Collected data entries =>

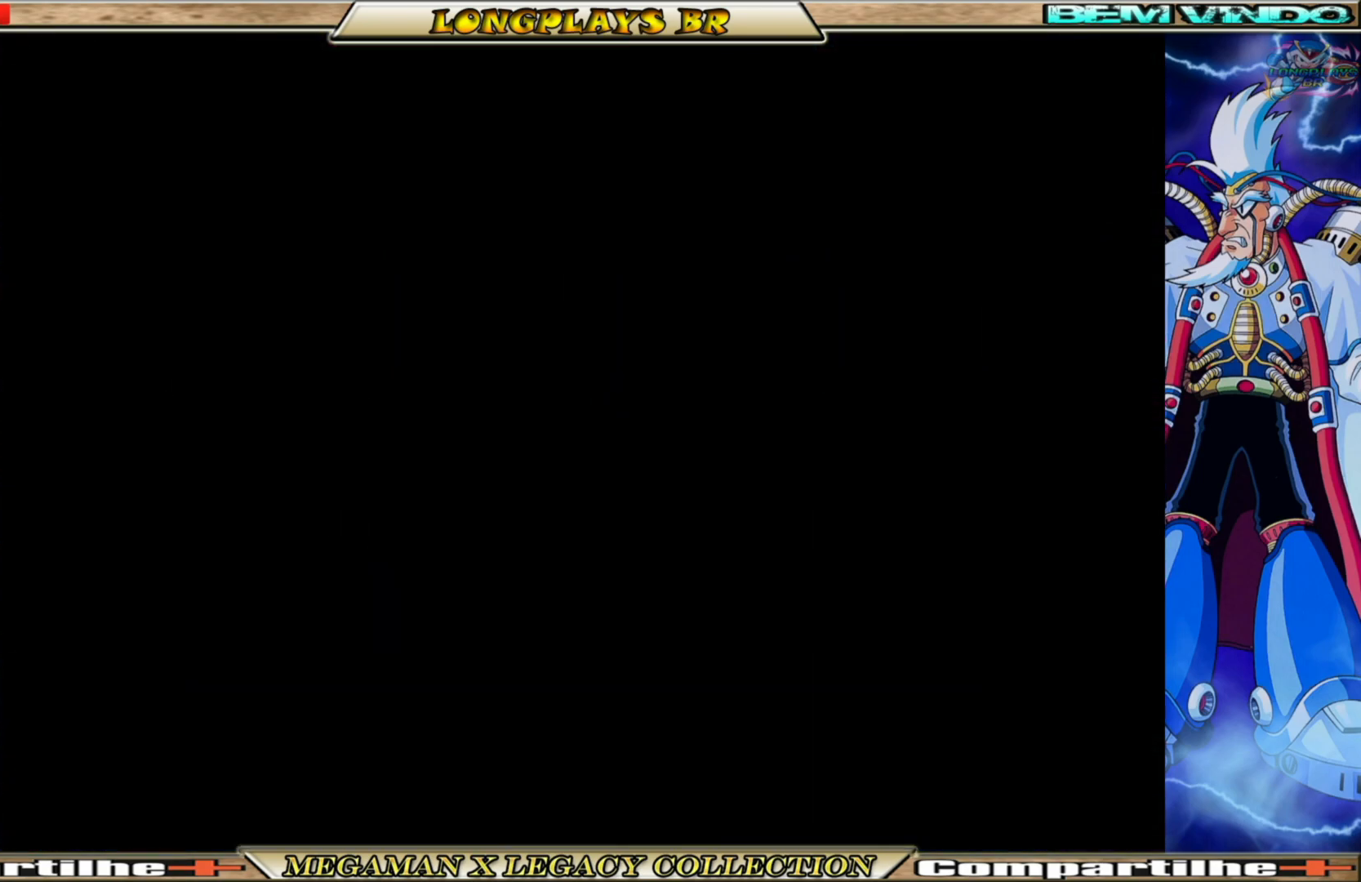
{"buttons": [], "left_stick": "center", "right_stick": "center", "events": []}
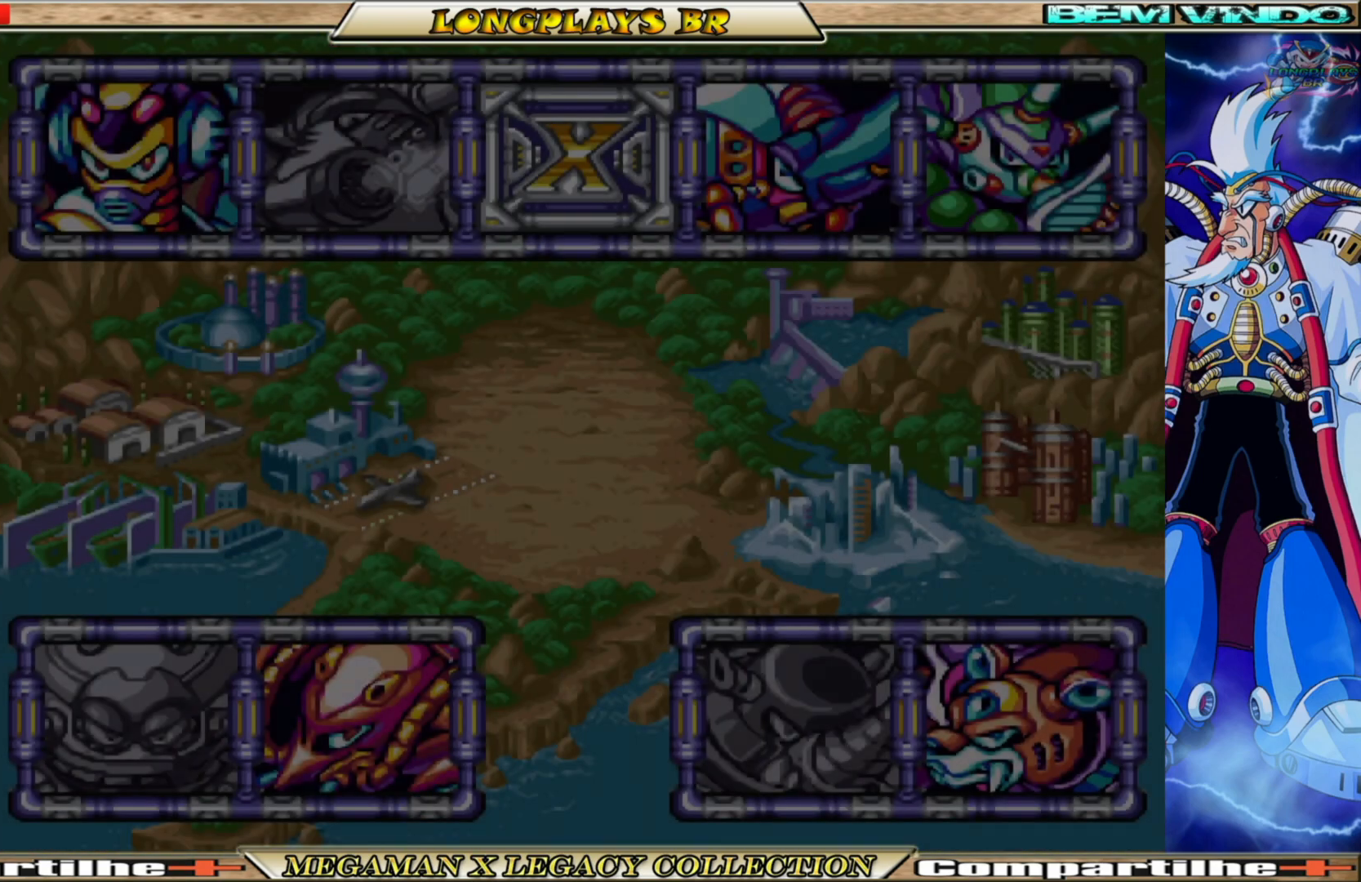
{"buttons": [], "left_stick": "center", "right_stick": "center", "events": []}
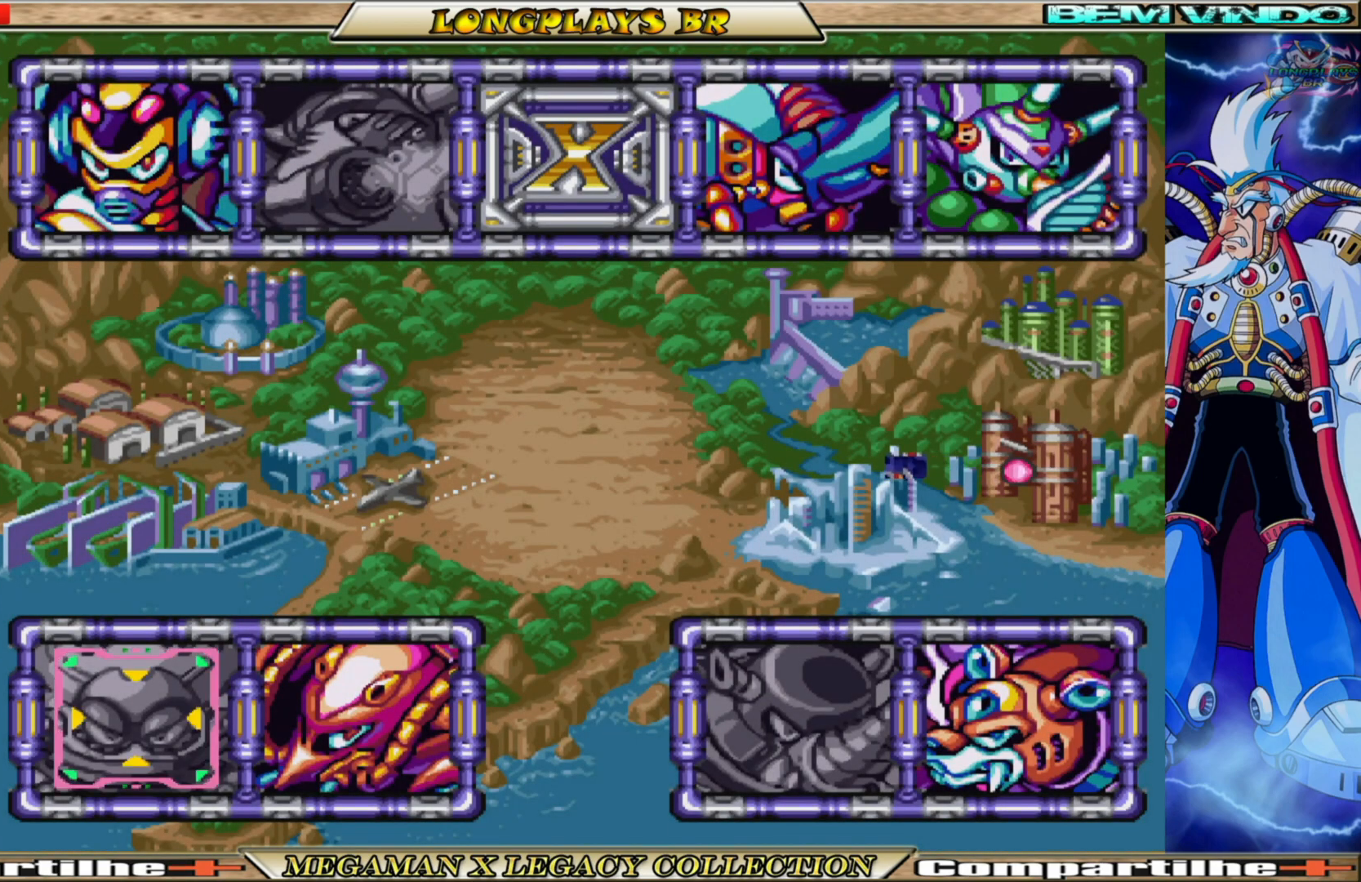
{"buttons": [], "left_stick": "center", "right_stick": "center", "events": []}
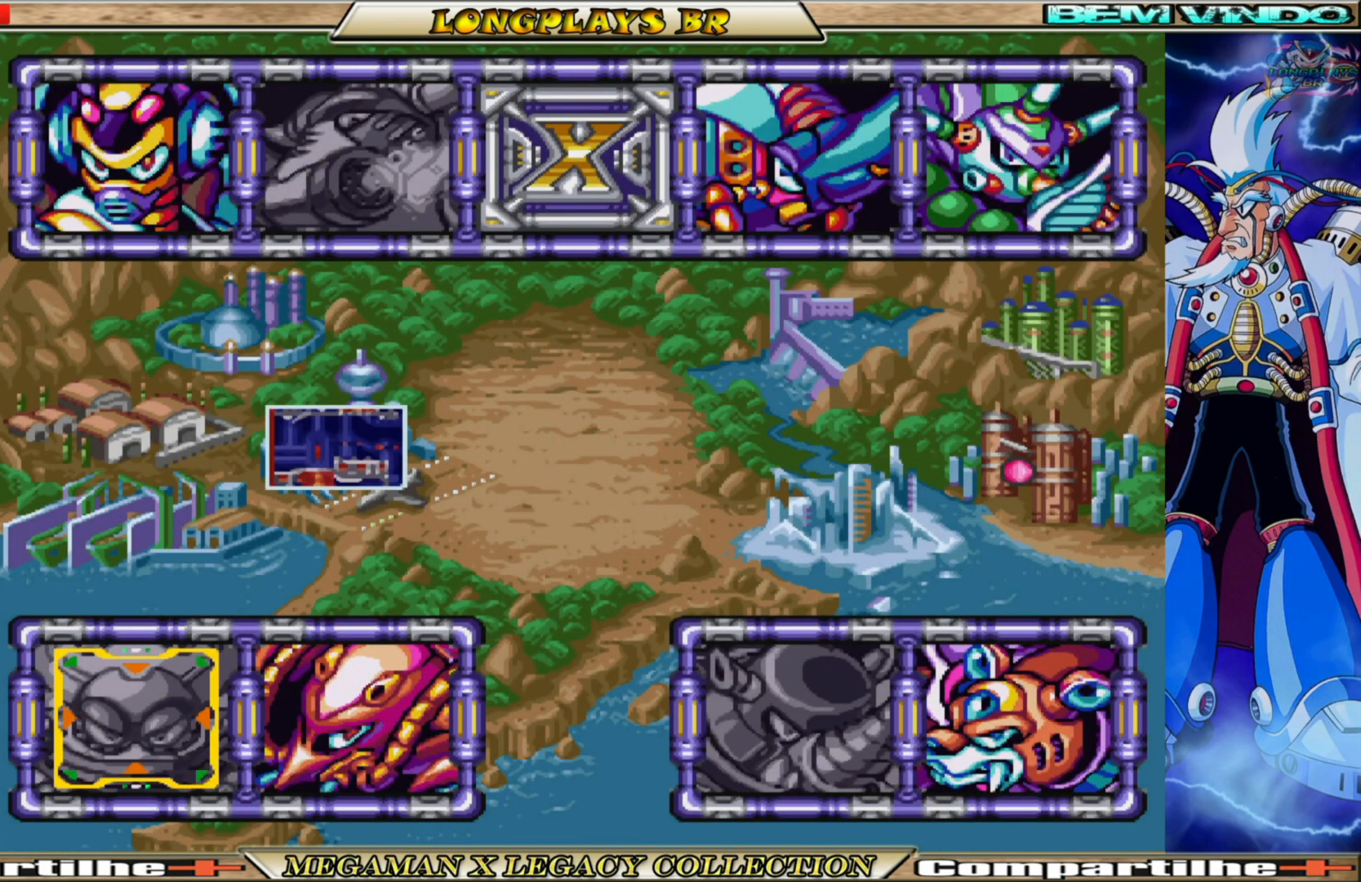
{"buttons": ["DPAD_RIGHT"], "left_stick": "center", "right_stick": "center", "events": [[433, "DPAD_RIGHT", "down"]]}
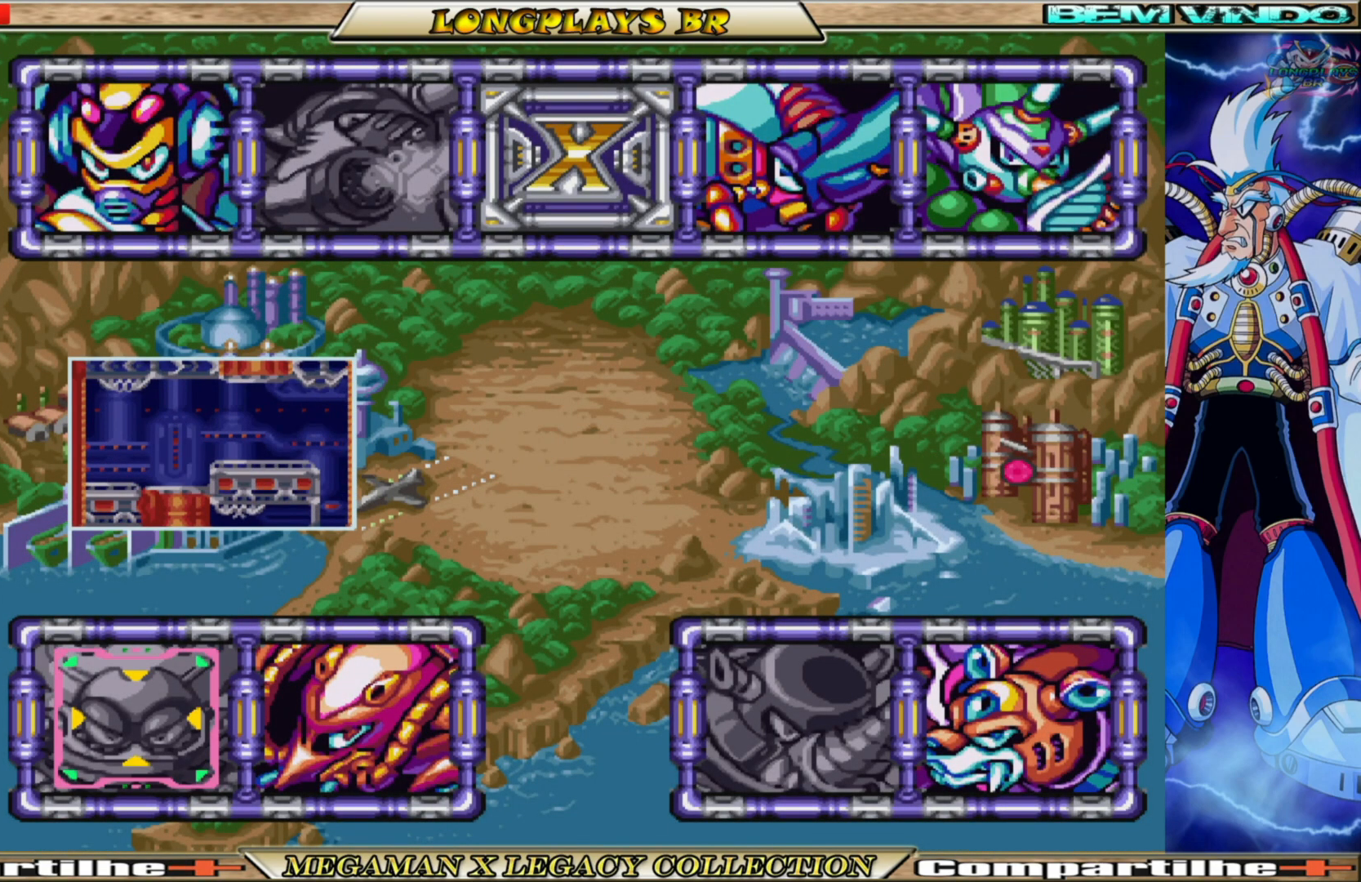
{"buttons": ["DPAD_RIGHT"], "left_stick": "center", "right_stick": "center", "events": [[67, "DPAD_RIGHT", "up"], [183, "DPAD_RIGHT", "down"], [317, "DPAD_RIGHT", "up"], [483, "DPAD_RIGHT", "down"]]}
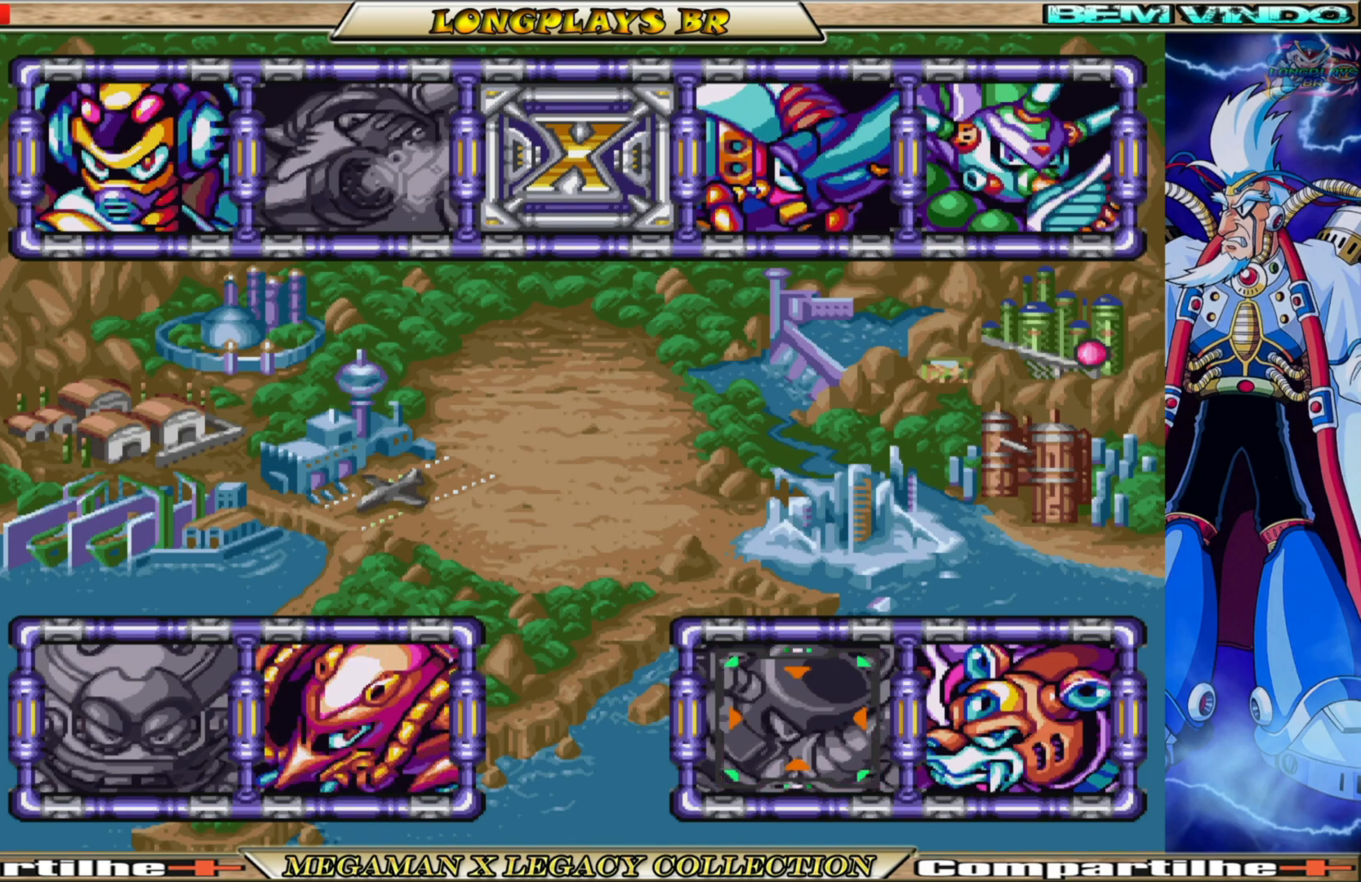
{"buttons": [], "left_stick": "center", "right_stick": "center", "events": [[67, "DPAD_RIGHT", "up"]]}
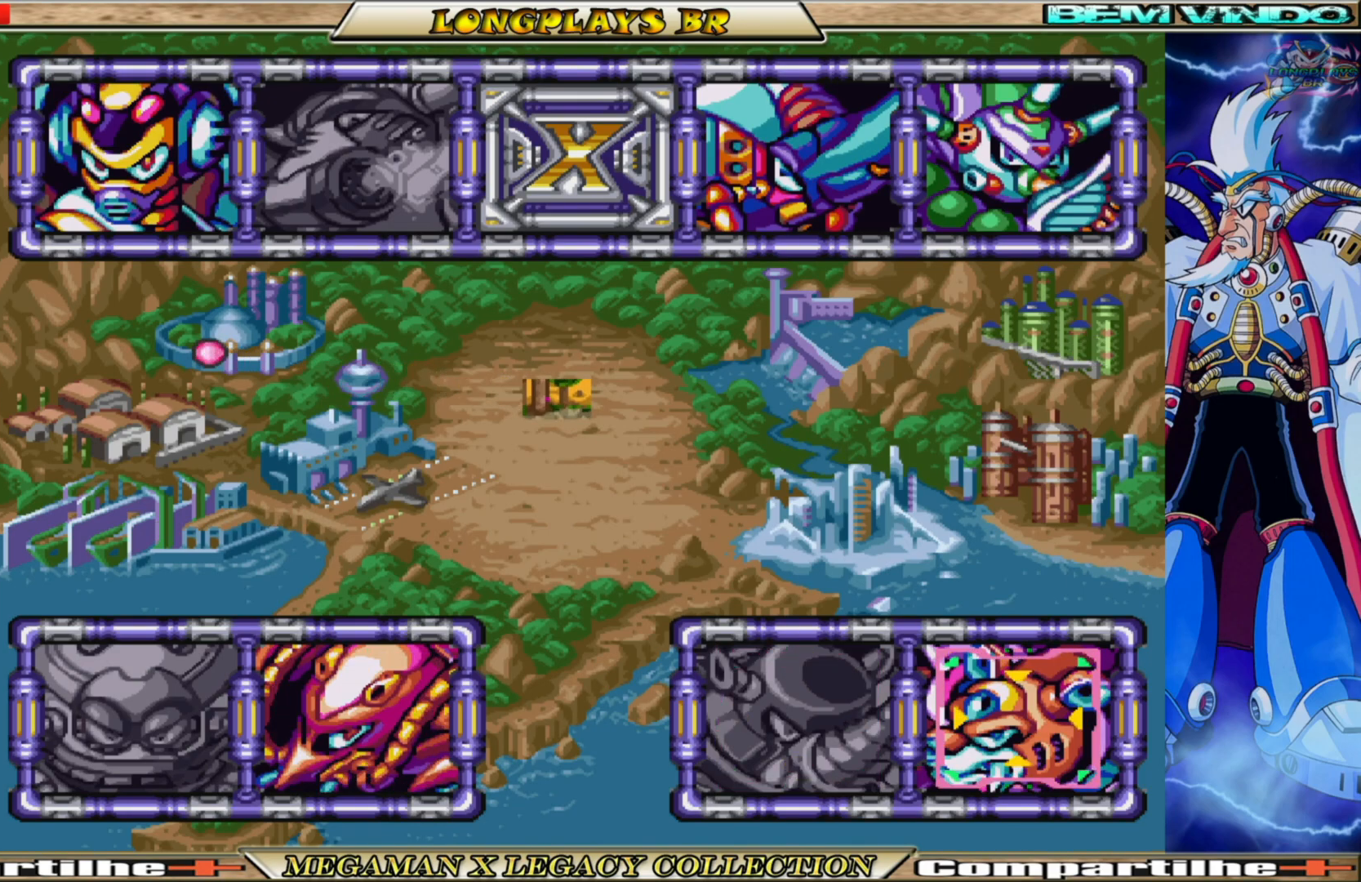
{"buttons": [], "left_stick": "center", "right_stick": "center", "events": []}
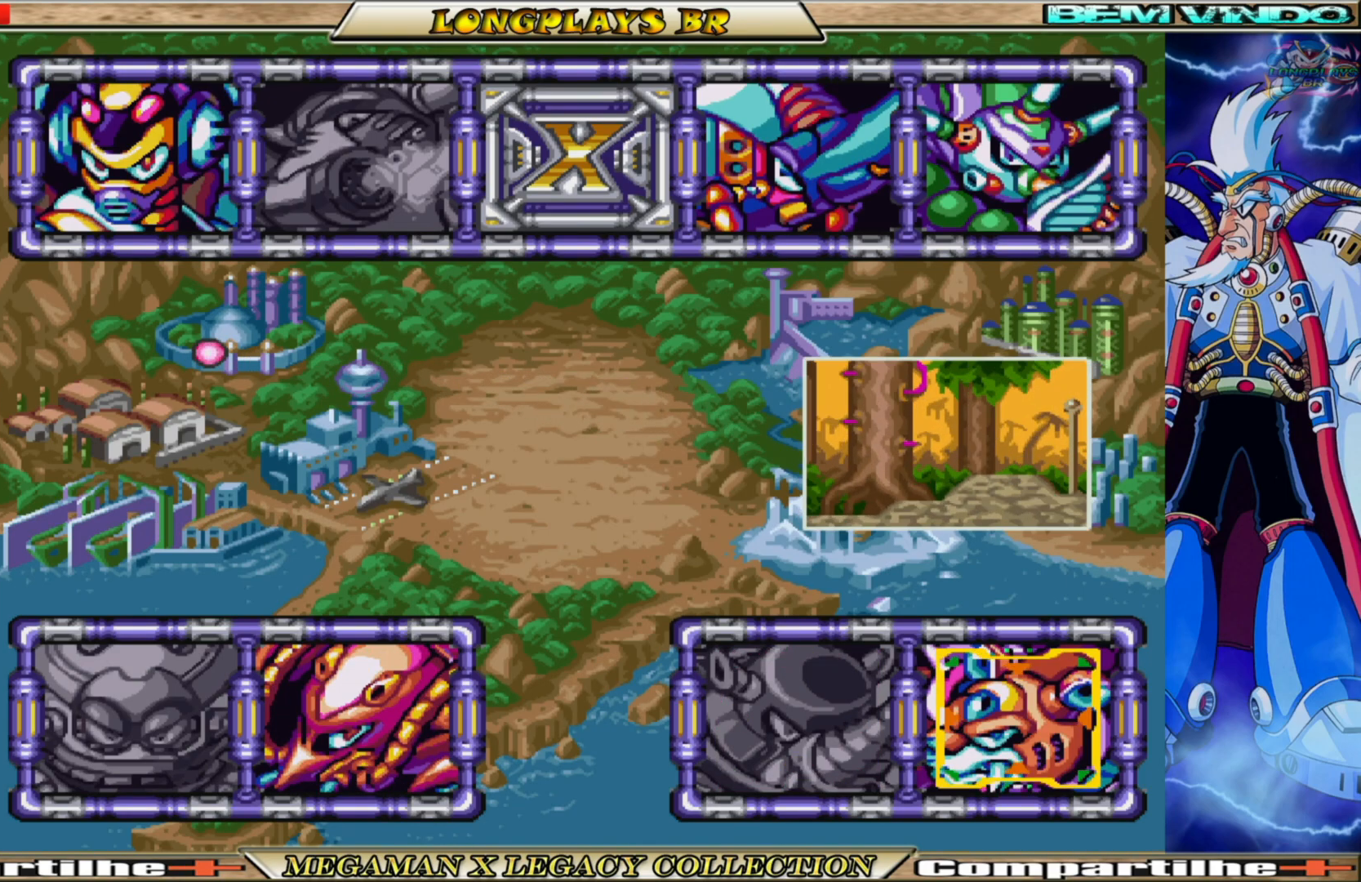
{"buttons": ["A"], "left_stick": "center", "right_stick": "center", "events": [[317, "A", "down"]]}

WHAT THE TASK ASKS =>
Omit the pictures and set down the records exactly.

TASK ANSWER =>
{"buttons": [], "left_stick": "center", "right_stick": "center", "events": []}
{"buttons": [], "left_stick": "center", "right_stick": "center", "events": []}
{"buttons": [], "left_stick": "center", "right_stick": "center", "events": []}
{"buttons": ["DPAD_RIGHT"], "left_stick": "center", "right_stick": "center", "events": [[433, "DPAD_RIGHT", "down"]]}
{"buttons": ["DPAD_RIGHT"], "left_stick": "center", "right_stick": "center", "events": [[67, "DPAD_RIGHT", "up"], [183, "DPAD_RIGHT", "down"], [317, "DPAD_RIGHT", "up"], [483, "DPAD_RIGHT", "down"]]}
{"buttons": [], "left_stick": "center", "right_stick": "center", "events": [[67, "DPAD_RIGHT", "up"]]}
{"buttons": [], "left_stick": "center", "right_stick": "center", "events": []}
{"buttons": ["A"], "left_stick": "center", "right_stick": "center", "events": [[317, "A", "down"]]}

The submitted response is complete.